◆ Document section ◆
------

Null Space is Subspace

Theorem

Let:

$\operatorname{N} \left({\mathbf A}\right) = \left\{{\mathbf x \in \R^n: \mathbf {Ax} = \mathbf 0}\right\}$

be the null space of $\mathbf A$, where:

$ \mathbf A_{m \times n} = \begin{bmatrix} a_{11} & a_{12} & \cdots & a_{1n} \\ a_{21} & a_{22} & \cdots & a_{2n} \\ \vdots & \vdots & \ddots & \vdots \\ a_{m1} & a_{m2} & \cdots & a_{mn} \\ \end{bmatrix}$, $\mathbf x_{n \times 1} = \begin{bmatrix} x_1 \\ x_2 \\ \vdots \\ x_n \end{bmatrix}$, $\mathbf 0_{m \times 1} = \begin{bmatrix} 0 \\ 0 \\ \vdots \\ 0 \end{bmatrix}$

are matrices.

Then $\operatorname{N} \left({\mathbf A}\right)$ is a linear subspace of $\R^n$.

------

◆ Material ◆
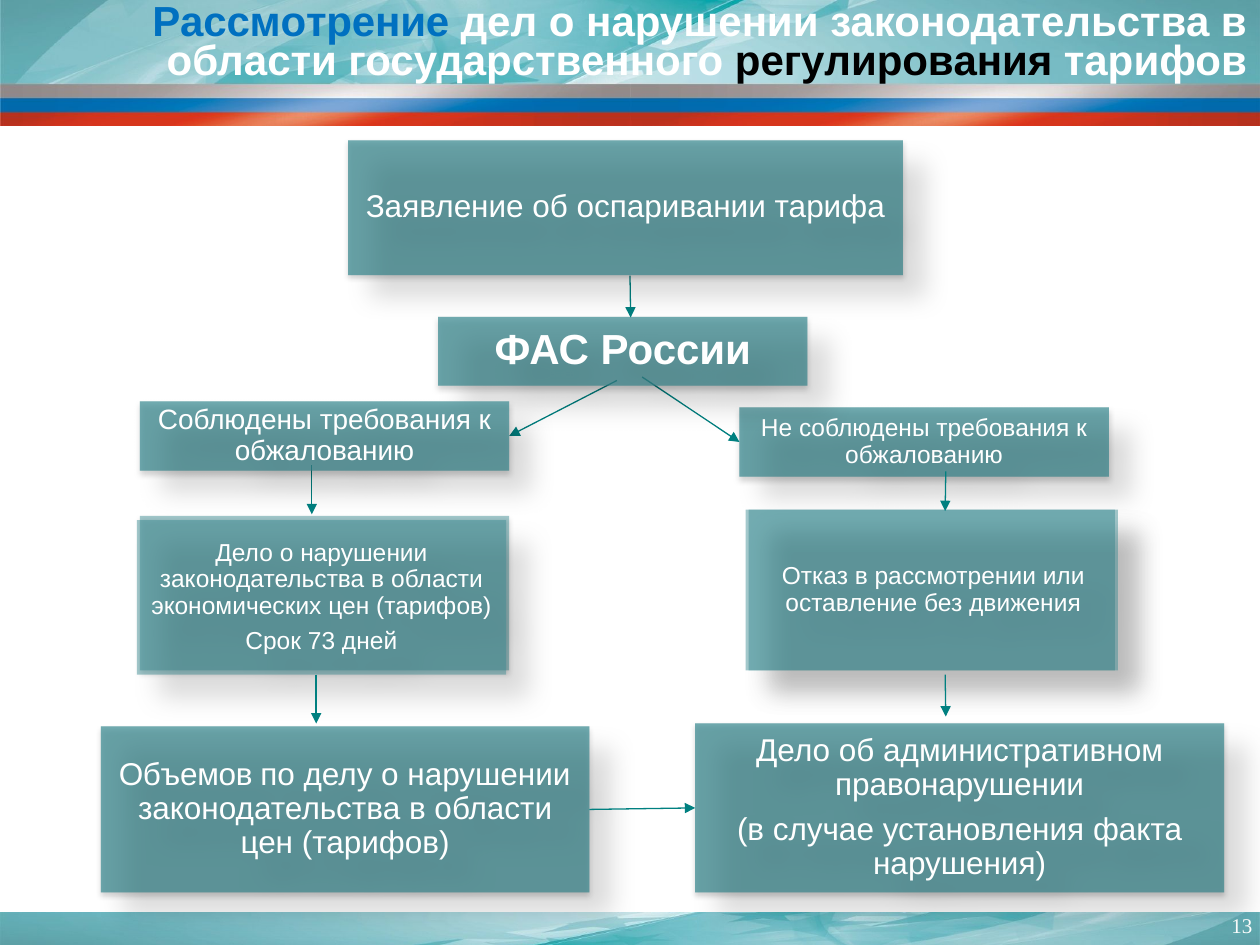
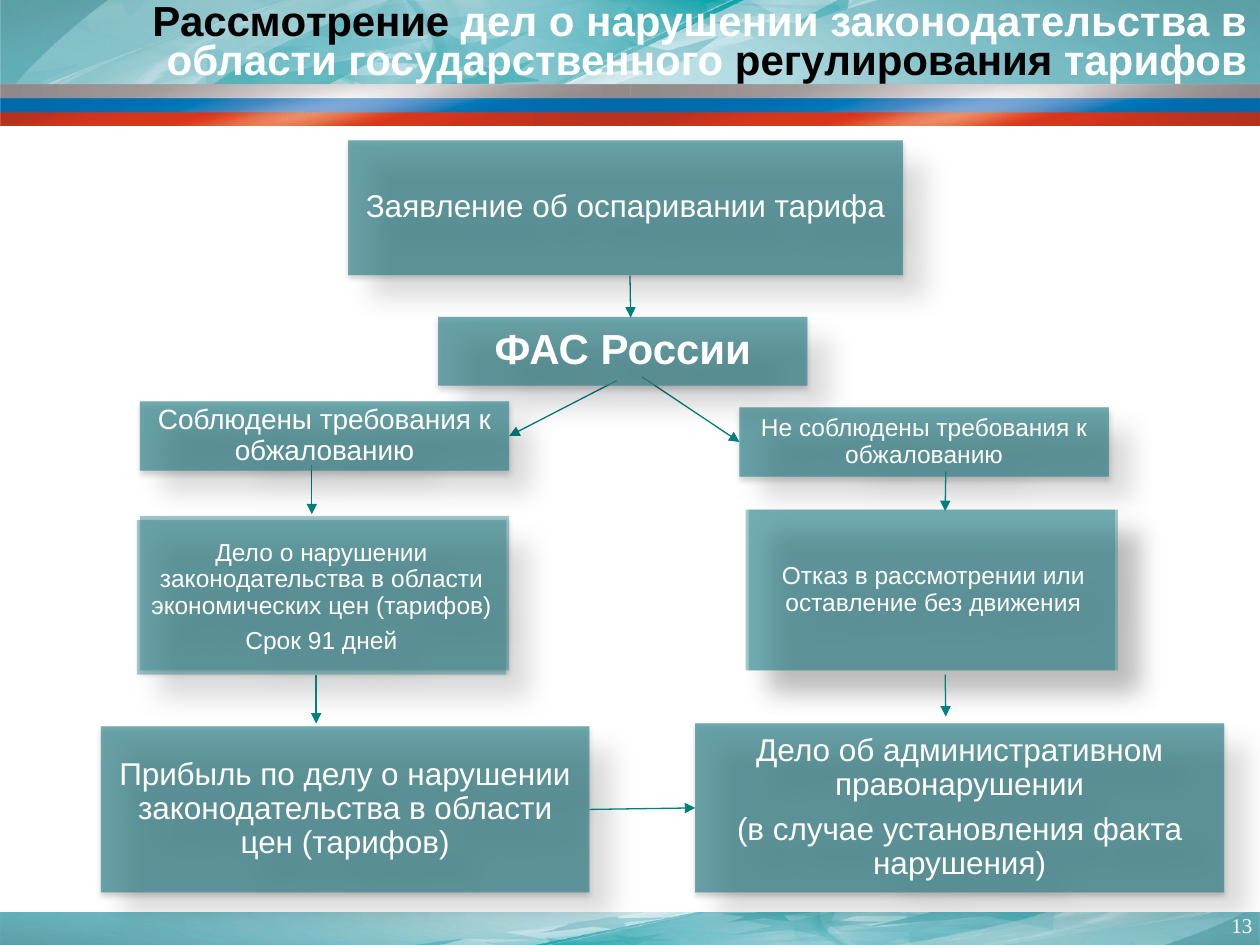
Рассмотрение colour: blue -> black
73: 73 -> 91
Объемов: Объемов -> Прибыль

------

◆ Task to carry out ◆
Transcribe the null space theorem above from "be the null" to "subspace of $\R^n$.", keeping every symbol and character unchanged.

◆ Correct response ◆
be the null space of $\mathbf A$, where:

$ \mathbf A_{m \times n} = \begin{bmatrix} a_{11} & a_{12} & \cdots & a_{1n} \\ a_{21} & a_{22} & \cdots & a_{2n} \\ \vdots & \vdots & \ddots & \vdots \\ a_{m1} & a_{m2} & \cdots & a_{mn} \\ \end{bmatrix}$, $\mathbf x_{n \times 1} = \begin{bmatrix} x_1 \\ x_2 \\ \vdots \\ x_n \end{bmatrix}$, $\mathbf 0_{m \times 1} = \begin{bmatrix} 0 \\ 0 \\ \vdots \\ 0 \end{bmatrix}$

are matrices.

Then $\operatorname{N} \left({\mathbf A}\right)$ is a linear subspace of $\R^n$.